What I have to say: Let your twins be themselves. If they have a rivalry or don't get along, then you should go with that and try to diffuse the situation. If they get along great, then be careful to respect their individuality but also respect them as part of a whole. Follow your twins' lead, not the advice of someone who doesn't even know your kids.

Side note: Personally, I am not offended (neither is Baby A) when someone asks who is better at what. It becomes both a chance to show off something the one is better at, while also pointing out something the other does well. Like "Baby A is a better test taker, but Baby B is much better at math conceptually." We have always answered like that, automatically. "I'm better at this, but she beats me at that." It's just the way we process it.

Baby B

Tuesday, July 1, 2008

Oh, The Fear

Baby A and I were asked by more than four separate small people today at work if we could dress alike tomorrow. Since everyone gets a camp t-shirt for field trips, they can just wait for the field trip this week, we said.

Most of the kids, however, live in mortal fear that we will DRESS ALIKE. Or TRICK THEM. Or SWITCH GLASSES. Or WEAR OUR HAIR THE SAME. And they talk JUST LIKE THAT.
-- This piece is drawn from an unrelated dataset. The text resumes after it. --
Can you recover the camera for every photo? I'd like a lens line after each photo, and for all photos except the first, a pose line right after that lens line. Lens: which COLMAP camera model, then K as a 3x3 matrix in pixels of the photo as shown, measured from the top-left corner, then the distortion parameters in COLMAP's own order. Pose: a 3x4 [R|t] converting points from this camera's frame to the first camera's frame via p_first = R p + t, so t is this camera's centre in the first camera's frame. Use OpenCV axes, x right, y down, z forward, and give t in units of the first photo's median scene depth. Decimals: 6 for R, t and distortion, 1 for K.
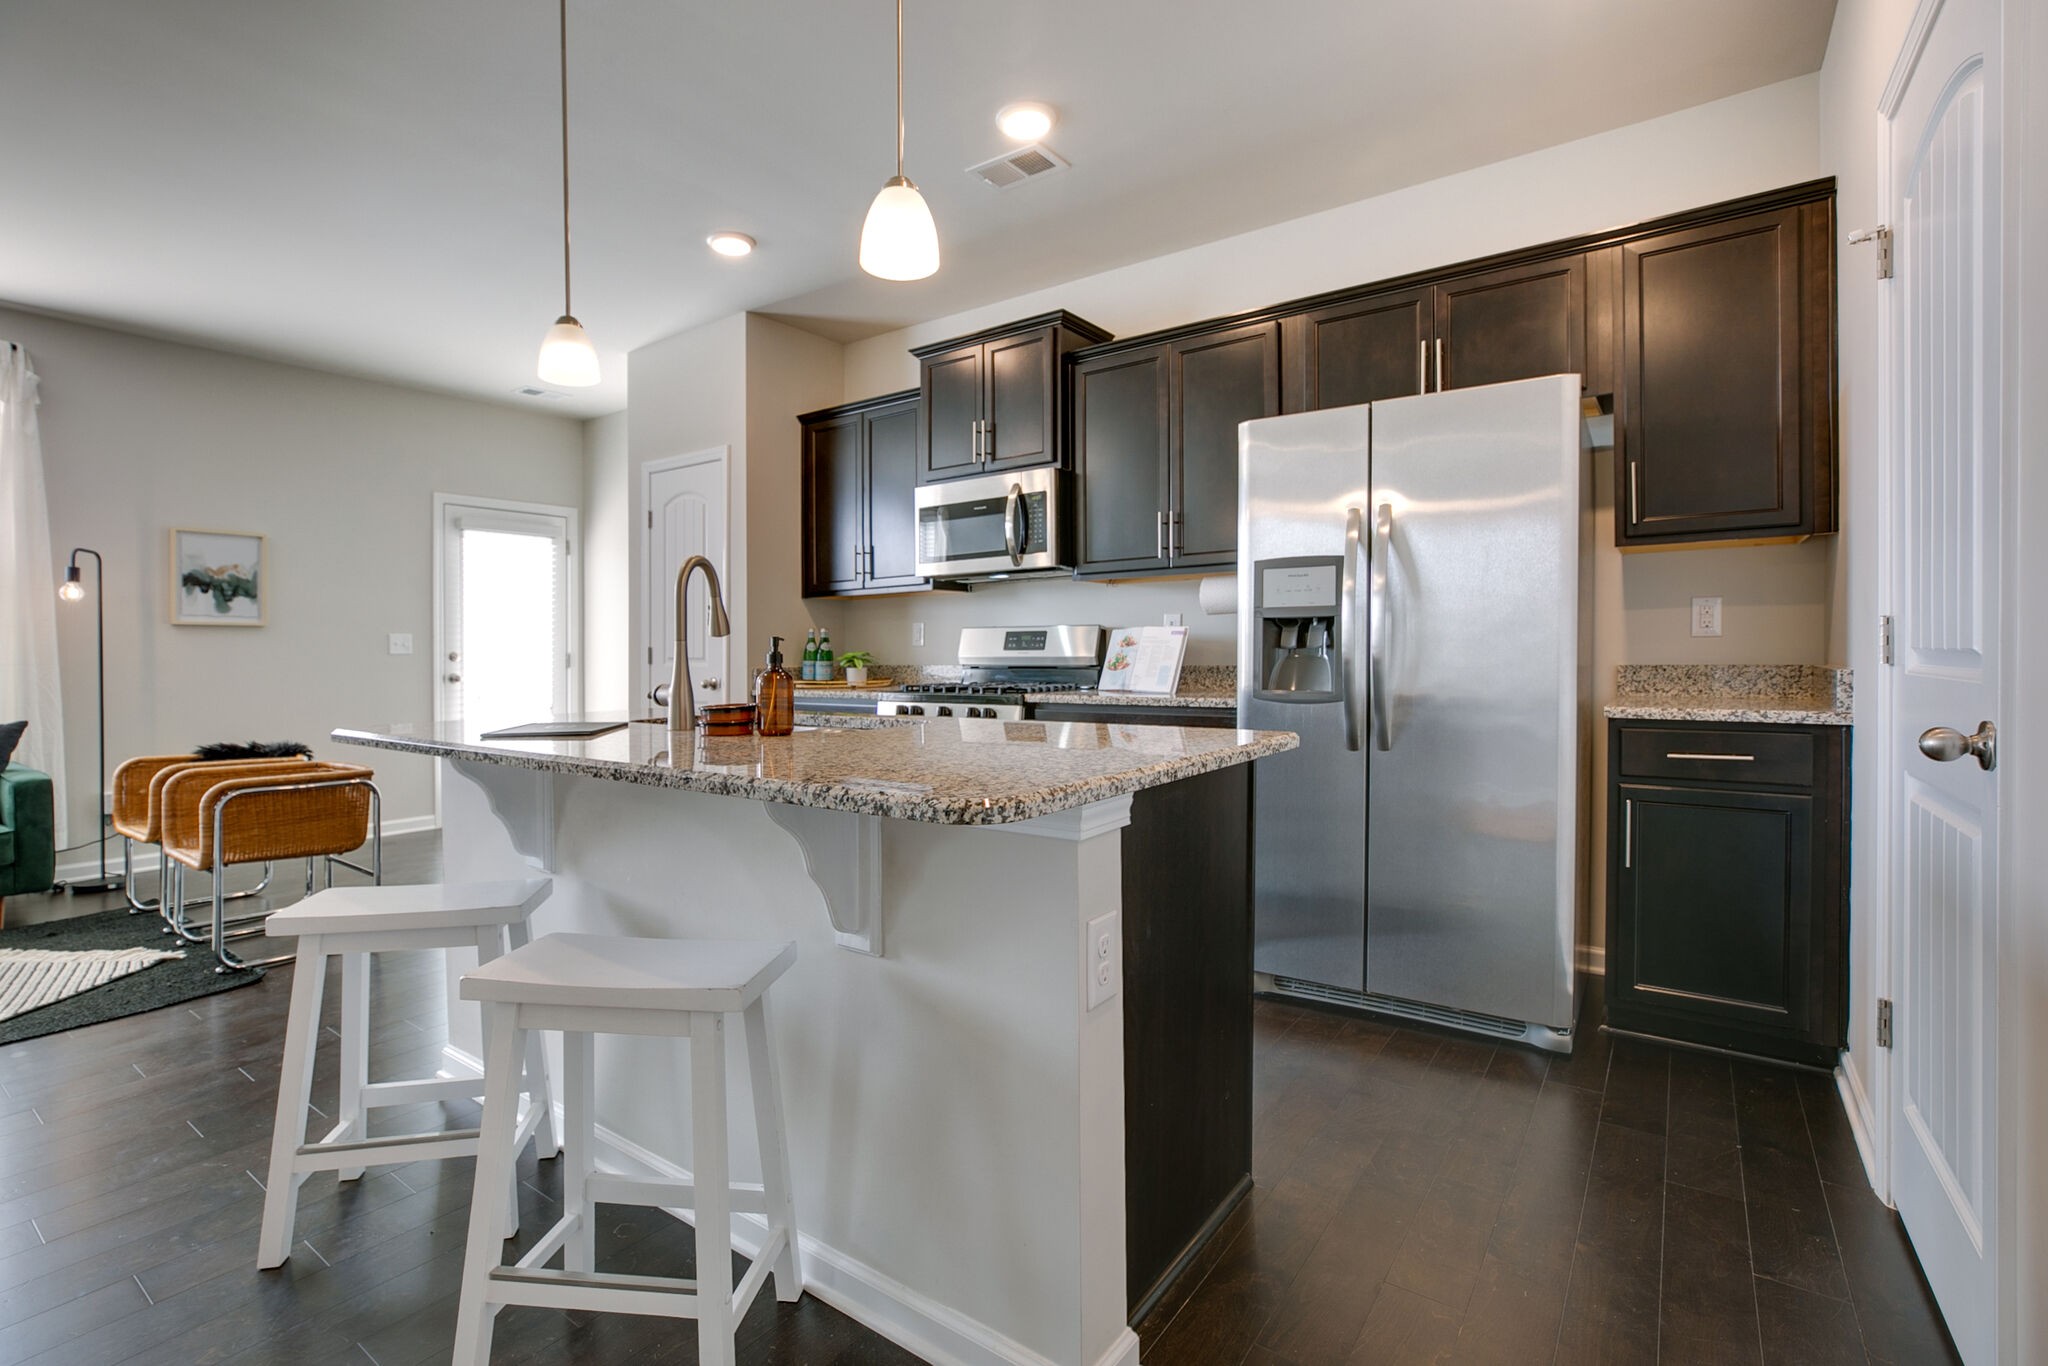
lens RADIAL K [[918.7, 0, 1028.3], [0, 918.7, 667.0], [0, 0, 1]] dist [0.000758, -0.000100]
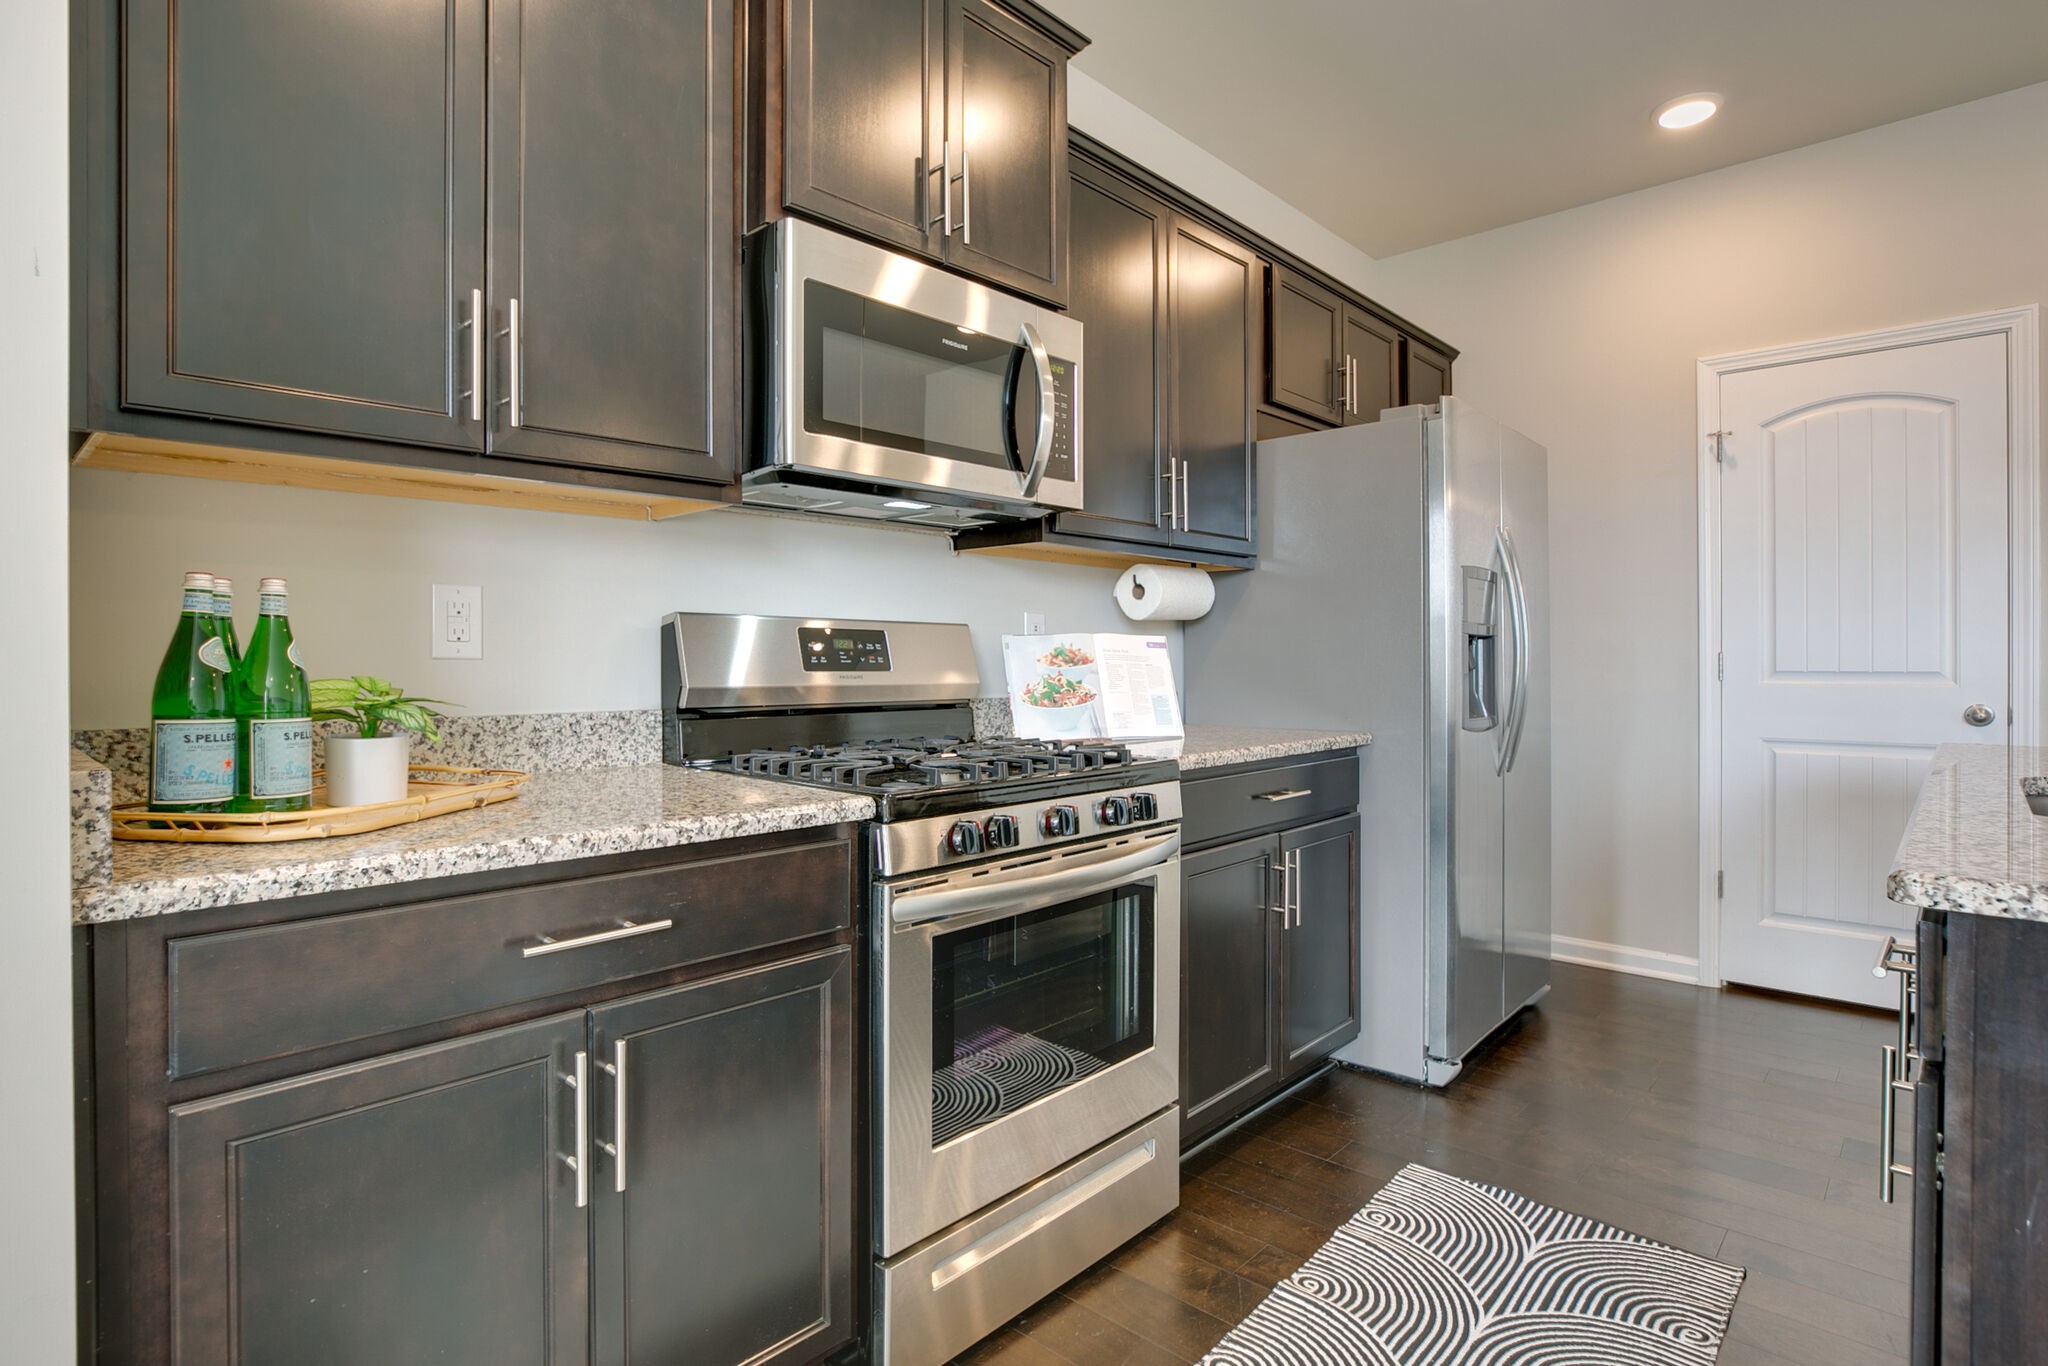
lens RADIAL K [[1033.5, 0, 1021.8], [0, 1033.5, 665.0], [0, 0, 1]] dist [-0.011719, 0.001487]
pose [[0.135344, 0.001050, 0.990798, -0.514885], [0.008298, 0.999963, -0.002193, -0.019205], [-0.990764, 0.008518, 0.135330, 0.854127]]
Our response is "We like you all too much. We wouldn't do that to you."

What I don't get is the anxiety about this. I do understand that it can just be disconcerting for some to look at us. None of the kids have had such a reaction. They just think it's cool we're twins for about three seconds and then move on to connect 4 or wall ball or coloring. But the alarm that we're going to TRICK THEM? I blame the media. How many times has the tricky identical twins concept been used as a gag on television?